Exercise objective
When you transcribe the entries, reproduce every character and exclude the images.
[[ Entries shown, beginning ]]
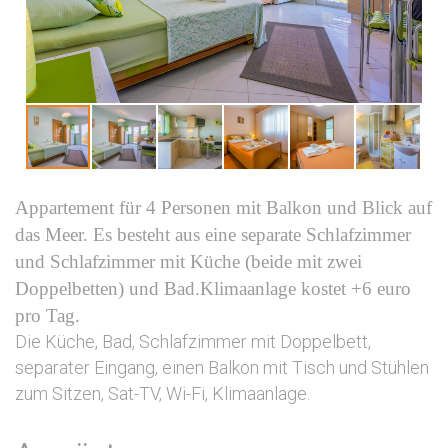
Appartement für 4 Personen mit Balkon und Blick auf
das Meer. Es besteht aus eine separate Schlafzimmer
und Schlafzimmer mit Küche (beide mit zwei
Doppelbetten) und Bad.Klimaanlage kostet +6 euro
pro Tag.
Die Küche, Bad, Schlafzimmer mit Doppelbett,
separater Eingang, einen Balkon mit Tisch und Stühlen
zum Sitzen, Sat-TV, Wi-Fi, Klimaanlage.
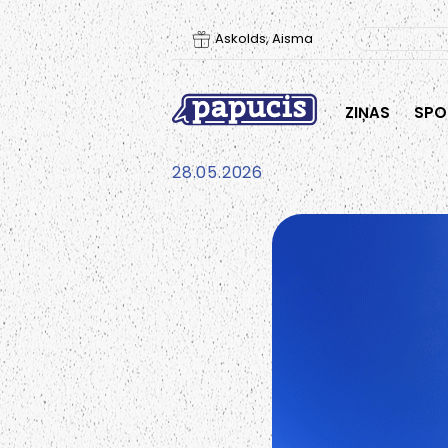
Askolds, Aisma
ZIŅAS
SPO
28.05.2026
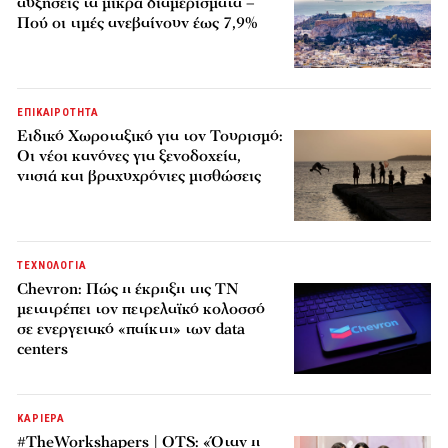
αυξήσεις τα μικρά διαμερίσματα –
Πού οι τιμές ανεβαίνουν έως 7,9%
ΕΠΙΚΑΙΡΟΤΗΤΑ
Ειδικό Χωροταξικό για τον Τουρισμό:
Οι νέοι κανόνες για ξενοδοχεία,
νησιά και βραχυχρόνιες μισθώσεις
ΤΕΧΝΟΛΟΓΙΑ
Chevron: Πώς η έκρηξη της ΤΝ
μετατρέπει τον πετρελαϊκό κολοσσό
σε ενεργειακό «παίκτη» των data
centers
ΚΑΡΙΕΡΑ
#TheWorkshapers | OTS: «Όταν η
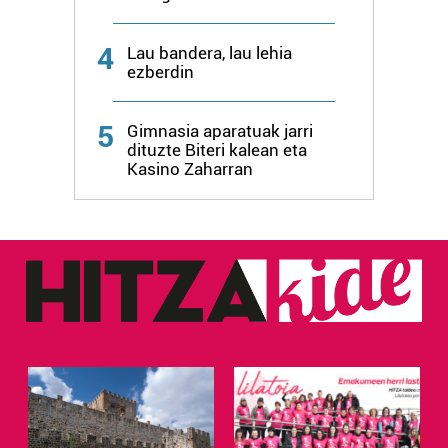
4
Lau bandera, lau lehia
ezberdin
5
Gimnasia aparatuak jarri
dituzte Biteri kalean eta
Kasino Zaharran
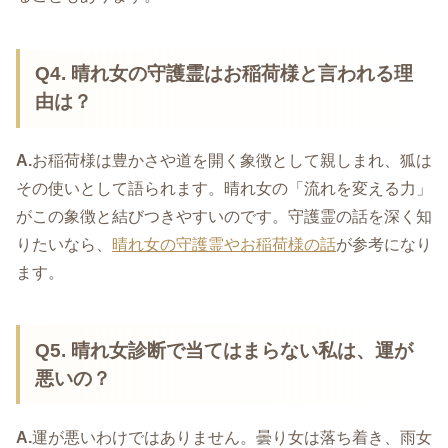
Q4. 晴れ女の守護霊はお稲荷様と言われる理
由は？
A.
お稲荷様は豊かさや道を開く象徴として親しまれ、狐は
その使いとして語られます。晴れ女の「流れを変える力」
がこの象徴と結びつきやすいのです。守護霊の話を深く知
りたいなら、
晴れ女の守護霊やお稲荷様の話
が参考になり
ます。
Q5. 晴れ女診断で当てはまらない私は、運が
悪いの？
A.
運が悪いわけではありません。曇り女は落ち着き、雨女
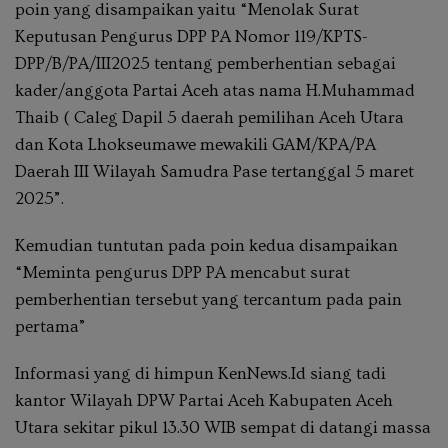
poin yang disampaikan yaitu “Menolak Surat
Keputusan Pengurus DPP PA Nomor 119/KPTS-
DPP/B/PA/III2025 tentang pemberhentian sebagai
kader/anggota Partai Aceh atas nama H.Muhammad
Thaib ( Caleg Dapil 5 daerah pemilihan Aceh Utara
dan Kota Lhokseumawe mewakili GAM/KPA/PA
Daerah III Wilayah Samudra Pase tertanggal 5 maret
2025”.
Kemudian tuntutan pada poin kedua disampaikan
“Meminta pengurus DPP PA mencabut surat
pemberhentian tersebut yang tercantum pada pain
pertama”
Informasi yang di himpun KenNews.Id siang tadi
kantor Wilayah DPW Partai Aceh Kabupaten Aceh
Utara sekitar pikul 13.30 WIB sempat di datangi massa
[[ Entries shown, end ]]
Problem solution
Appartement für 4 Personen mit Balkon und Blick auf
das Meer. Es besteht aus eine separate Schlafzimmer
und Schlafzimmer mit Küche (beide mit zwei
Doppelbetten) und Bad.Klimaanlage kostet +6 euro
pro Tag.
Die Küche, Bad, Schlafzimmer mit Doppelbett,
separater Eingang, einen Balkon mit Tisch und Stühlen
zum Sitzen, Sat-TV, Wi-Fi, Klimaanlage.
Askolds, Aisma
ZIŅAS
SPO
28.05.2026
αυξήσεις τα μικρά διαμερίσματα –
Πού οι τιμές ανεβαίνουν έως 7,9%
ΕΠΙΚΑΙΡΟΤΗΤΑ
Ειδικό Χωροταξικό για τον Τουρισμό:
Οι νέοι κανόνες για ξενοδοχεία,
νησιά και βραχυχρόνιες μισθώσεις
ΤΕΧΝΟΛΟΓΙΑ
Chevron: Πώς η έκρηξη της ΤΝ
μετατρέπει τον πετρελαϊκό κολοσσό
σε ενεργειακό «παίκτη» των data
centers
ΚΑΡΙΕΡΑ
#TheWorkshapers | OTS: «Όταν η
4
Lau bandera, lau lehia
ezberdin
5
Gimnasia aparatuak jarri
dituzte Biteri kalean eta
Kasino Zaharran
Q4. 晴れ女の守護霊はお稲荷様と言われる理
由は？
A.
お稲荷様は豊かさや道を開く象徴として親しまれ、狐は
その使いとして語られます。晴れ女の「流れを変える力」
がこの象徴と結びつきやすいのです。守護霊の話を深く知
りたいなら、
晴れ女の守護霊やお稲荷様の話
が参考になり
ます。
Q5. 晴れ女診断で当てはまらない私は、運が
悪いの？
A.
運が悪いわけではありません。曇り女は落ち着き、雨女
poin yang disampaikan yaitu “Menolak Surat
Keputusan Pengurus DPP PA Nomor 119/KPTS-
DPP/B/PA/III2025 tentang pemberhentian sebagai
kader/anggota Partai Aceh atas nama H.Muhammad
Thaib ( Caleg Dapil 5 daerah pemilihan Aceh Utara
dan Kota Lhokseumawe mewakili GAM/KPA/PA
Daerah III Wilayah Samudra Pase tertanggal 5 maret
2025”.
Kemudian tuntutan pada poin kedua disampaikan
“Meminta pengurus DPP PA mencabut surat
pemberhentian tersebut yang tercantum pada pain
pertama”
Informasi yang di himpun KenNews.Id siang tadi
kantor Wilayah DPW Partai Aceh Kabupaten Aceh
Utara sekitar pikul 13.30 WIB sempat di datangi massa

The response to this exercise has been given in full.